With all eyes on the pending flood situation in Rockhampton and evacuations in northern New South Wales, those left in the the trail of destruction around St Lawrence, Lotus Creek and Clarke Creek thought they had been forgotten.

After receiving Facebook messages about the need for assistance, AgForce’s Sharon Howard and Collin and Krystal Beath began organising supplies and helicopters to access the areas.

AgForce Central Regional Manager Sharon Howard said the damage was heartbreaking.

“We went to Daecey (near St Lawrence) and there was a couple there and their 31-year-old son and they got hammered and spent the night on the kitchen table...the dogs drowned on the chain because they couldn’t get to them, the horses and cattle washed past them,” she said.

“When we arrived they were still shell shocked, they were completely lost.

“They didn’t know what day it was, what they had to do and where to start. We did a lot of cuddling and crying.

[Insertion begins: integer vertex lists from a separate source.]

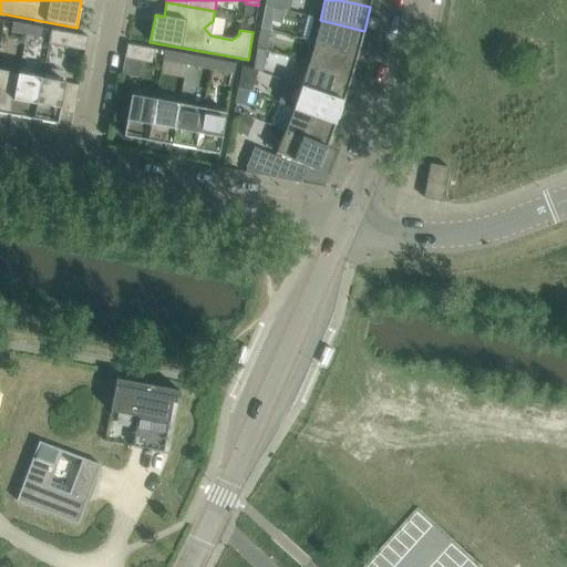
[(247,3),(245,17),(256,18),(258,6),(247,3)]
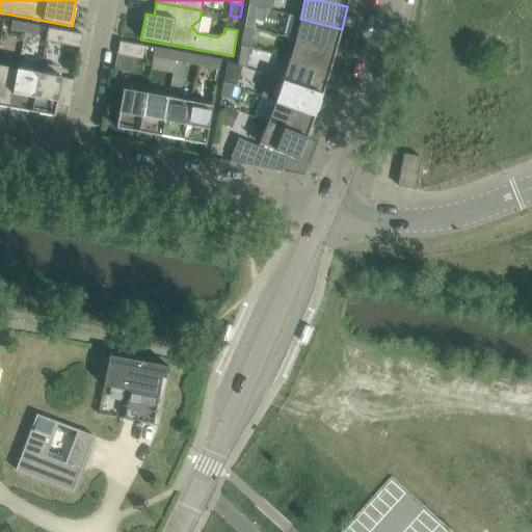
[(248,5),(246,19),(255,21),(258,7),(248,5)]
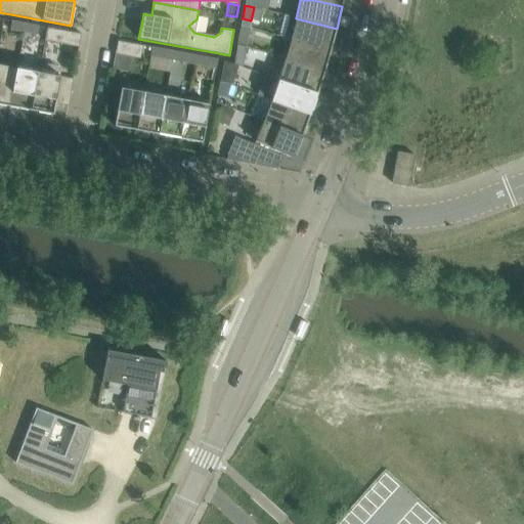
[(285,15),(279,36),(291,39),(331,50),(337,29),(296,18),(285,15)]
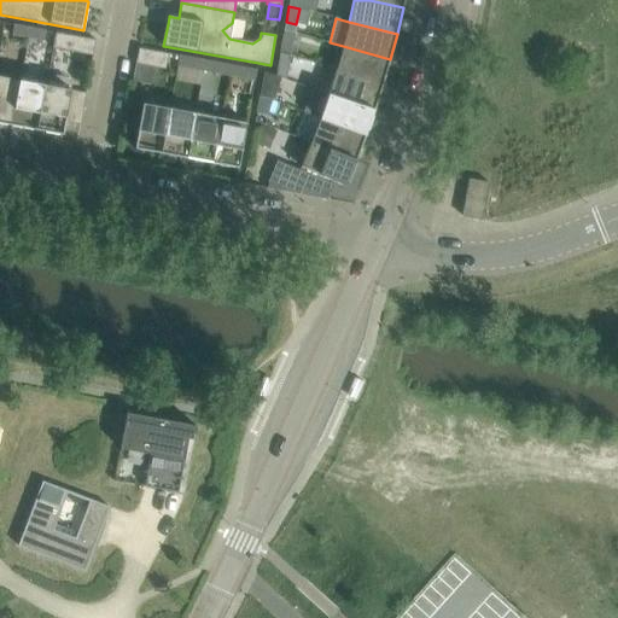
[(29,28),(13,25),(12,35),(28,39),(28,36),(29,28)]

Graham Clements, Leonie Stanley and Cody Clements were forced to spend the night on their kitchen table as flood waters entered their home.

Graham Clements, Leonie Stanley and Cody Clements were forced to spend the night on their kitchen table as flood waters entered their home.

“It was more than the food, they were just going, ‘Oh my goodness, someone knows we are here’.”

Action Helicopters owner Cody Ford provided his helicopters for the fly overs and said it was the Australian thing to do.

Pilot Russell Pitt said a lot of people were just happy to see visitors.

“Some places were fine and you would fly along and drop in on some people and it wasn't hard to see they were doing fine,” he said.

“Even if they have lost stock at least their buildings didn't go under and they had a generator on.

“There were some people who were in the dumps a bit.

“In all honesty, we knew there was some trouble but unless you are from the area and going there you wouldn't know.”